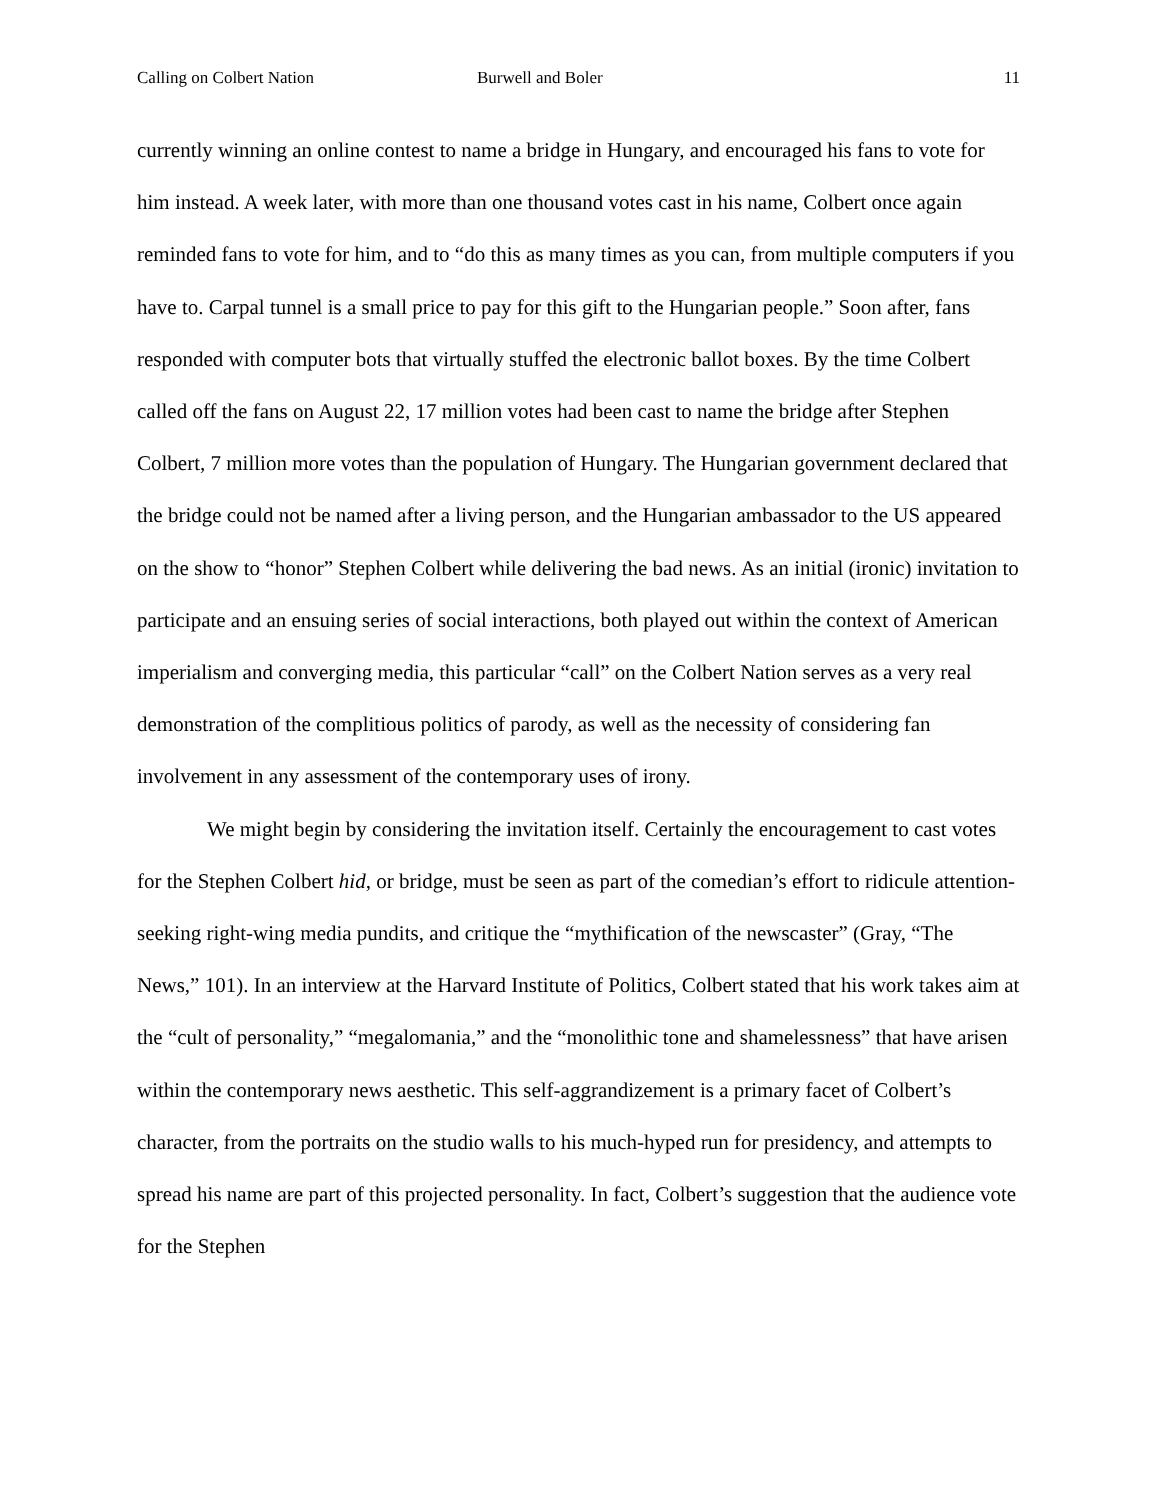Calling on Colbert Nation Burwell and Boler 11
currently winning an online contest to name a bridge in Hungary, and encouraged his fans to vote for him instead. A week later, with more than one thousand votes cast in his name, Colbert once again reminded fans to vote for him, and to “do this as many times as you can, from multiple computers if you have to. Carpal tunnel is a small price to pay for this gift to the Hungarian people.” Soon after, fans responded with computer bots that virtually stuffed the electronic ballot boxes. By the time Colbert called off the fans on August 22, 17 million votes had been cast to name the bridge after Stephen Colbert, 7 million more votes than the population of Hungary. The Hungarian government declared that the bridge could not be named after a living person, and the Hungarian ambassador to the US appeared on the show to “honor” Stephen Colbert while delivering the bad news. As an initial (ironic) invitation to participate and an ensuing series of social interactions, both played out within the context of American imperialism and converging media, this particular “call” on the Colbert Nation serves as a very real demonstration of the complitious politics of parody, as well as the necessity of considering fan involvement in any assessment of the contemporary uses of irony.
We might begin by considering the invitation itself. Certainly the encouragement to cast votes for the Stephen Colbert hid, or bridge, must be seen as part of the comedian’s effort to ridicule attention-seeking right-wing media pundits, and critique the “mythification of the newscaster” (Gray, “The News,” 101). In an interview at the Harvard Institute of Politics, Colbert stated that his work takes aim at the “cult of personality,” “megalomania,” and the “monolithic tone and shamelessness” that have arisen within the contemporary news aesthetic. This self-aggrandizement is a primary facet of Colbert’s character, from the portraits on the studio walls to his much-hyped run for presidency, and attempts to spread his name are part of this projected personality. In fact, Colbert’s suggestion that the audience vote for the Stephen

****************************************

> _Description of the task_
The whole listing above, word for word: repeat it with the pictures excluded.

> _Result of this task_
Calling on Colbert Nation Burwell and Boler 11
currently winning an online contest to name a bridge in Hungary, and encouraged his fans to vote for him instead. A week later, with more than one thousand votes cast in his name, Colbert once again reminded fans to vote for him, and to “do this as many times as you can, from multiple computers if you have to. Carpal tunnel is a small price to pay for this gift to the Hungarian people.” Soon after, fans responded with computer bots that virtually stuffed the electronic ballot boxes. By the time Colbert called off the fans on August 22, 17 million votes had been cast to name the bridge after Stephen Colbert, 7 million more votes than the population of Hungary. The Hungarian government declared that the bridge could not be named after a living person, and the Hungarian ambassador to the US appeared on the show to “honor” Stephen Colbert while delivering the bad news. As an initial (ironic) invitation to participate and an ensuing series of social interactions, both played out within the context of American imperialism and converging media, this particular “call” on the Colbert Nation serves as a very real demonstration of the complitious politics of parody, as well as the necessity of considering fan involvement in any assessment of the contemporary uses of irony.
We might begin by considering the invitation itself. Certainly the encouragement to cast votes for the Stephen Colbert hid, or bridge, must be seen as part of the comedian’s effort to ridicule attention-seeking right-wing media pundits, and critique the “mythification of the newscaster” (Gray, “The News,” 101). In an interview at the Harvard Institute of Politics, Colbert stated that his work takes aim at the “cult of personality,” “megalomania,” and the “monolithic tone and shamelessness” that have arisen within the contemporary news aesthetic. This self-aggrandizement is a primary facet of Colbert’s character, from the portraits on the studio walls to his much-hyped run for presidency, and attempts to spread his name are part of this projected personality. In fact, Colbert’s suggestion that the audience vote for the Stephen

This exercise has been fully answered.